I have a dataset with multiple rows, which is a database of contact details. Some entries are repeated several times, but contain different information. Example:
> example
Title Name Email Phone
[1,] "Chair" "Oswald Gruber" "[email protected]" "+33 12345"
[2,] "Respondent" "Oswald Gruber" NA "+44 54321"
[3,] "Comm.mngr" "Kaspar Villiger" "[email protected]" "+1 123456"
[4,] "Investment mngr" "Markus Urben" "[email protected]" NA
[5,] "Responsible" "Markus Urben" "[email protected]" "+1 33333"
So what I'd like is to have each person mentioned only once, but without losing the info.
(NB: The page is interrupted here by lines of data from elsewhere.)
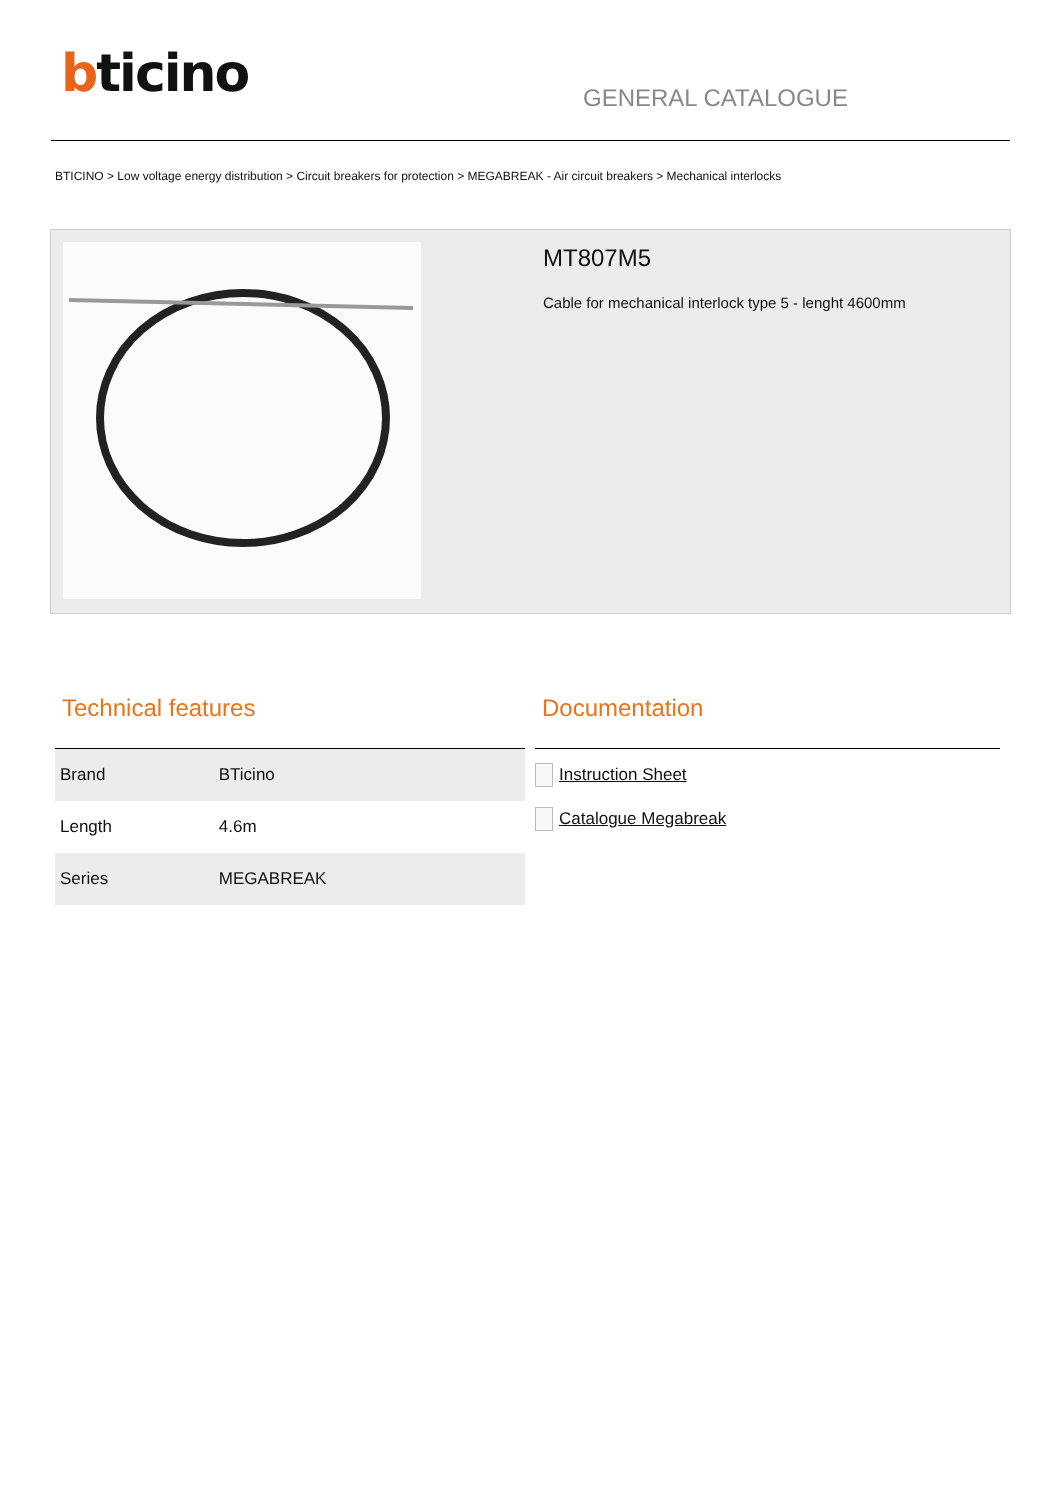bticino GENERAL CATALOGUE
BTICINO > Low voltage energy distribution > Circuit breakers for protection > MEGABREAK - Air circuit breakers > Mechanical interlocks
MT807M5
Cable for mechanical interlock type 5 - lenght 4600mm
Technical features
| Brand | BTicino |
| Length | 4.6m |
| Series | MEGABREAK |
Documentation
Instruction Sheet
Catalogue Megabreak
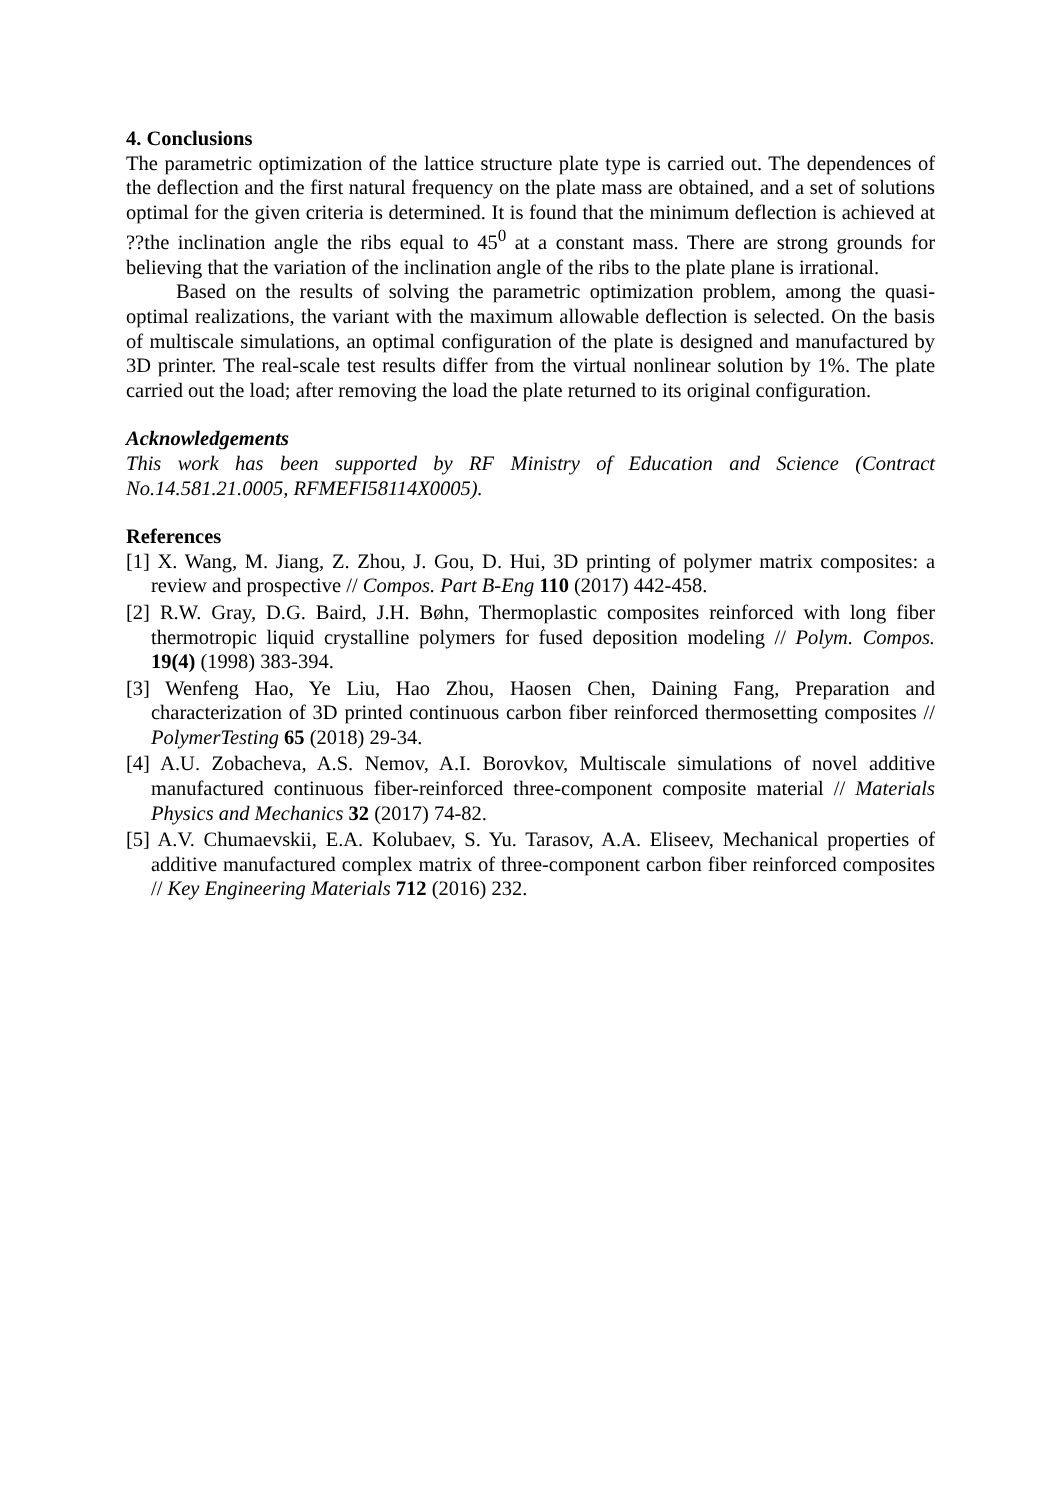4. Conclusions
The parametric optimization of the lattice structure plate type is carried out. The dependences of the deflection and the first natural frequency on the plate mass are obtained, and a set of solutions optimal for the given criteria is determined. It is found that the minimum deflection is achieved at ??the inclination angle the ribs equal to 45<sup>0</sup> at a constant mass. There are strong grounds for believing that the variation of the inclination angle of the ribs to the plate plane is irrational.
Based on the results of solving the parametric optimization problem, among the quasi-optimal realizations, the variant with the maximum allowable deflection is selected. On the basis of multiscale simulations, an optimal configuration of the plate is designed and manufactured by 3D printer. The real-scale test results differ from the virtual nonlinear solution by 1%. The plate carried out the load; after removing the load the plate returned to its original configuration.
Acknowledgements
This work has been supported by RF Ministry of Education and Science (Contract No.14.581.21.0005, RFMEFI58114X0005).
References
[1] X. Wang, M. Jiang, Z. Zhou, J. Gou, D. Hui, 3D printing of polymer matrix composites: a review and prospective // Compos. Part B-Eng 110 (2017) 442-458.
[2] R.W. Gray, D.G. Baird, J.H. Bøhn, Thermoplastic composites reinforced with long fiber thermotropic liquid crystalline polymers for fused deposition modeling // Polym. Compos. 19(4) (1998) 383-394.
[3] Wenfeng Hao, Ye Liu, Hao Zhou, Haosen Chen, Daining Fang, Preparation and characterization of 3D printed continuous carbon fiber reinforced thermosetting composites // PolymerTesting 65 (2018) 29-34.
[4] A.U. Zobacheva, A.S. Nemov, A.I. Borovkov, Multiscale simulations of novel additive manufactured continuous fiber-reinforced three-component composite material // Materials Physics and Mechanics 32 (2017) 74-82.
[5] A.V. Chumaevskii, E.A. Kolubaev, S. Yu. Tarasov, A.A. Eliseev, Mechanical properties of additive manufactured complex matrix of three-component carbon fiber reinforced composites // Key Engineering Materials 712 (2016) 232.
So, if I merge two first rows in this example, I'd like to retain the email address and both phone numbers, but only one kind of title.
I would appreciate if anybody would suggest any solutions.
And a data.table solution:
library(data.table)
mrg <- function(x) paste(unique(x[!is.na(x)]),collapse=", ")
setDT(example)[,list(Title=head(Title,1), Email=mrg(Email), Phone=mrg(Phone)), by="Name"]
# Name Title Email Phone
# 1: Oswald Gruber Chair [email protected] +33 12345, +44 54321
# 2: Kaspar Villiger Comm.mngr [email protected] +1 123456
# 3: Markus Urben Investment mngr [email protected] +1 33333
This returns the first Title in the natural order, which may or may not be what you want. It also consolidates emails properly and removes NAs.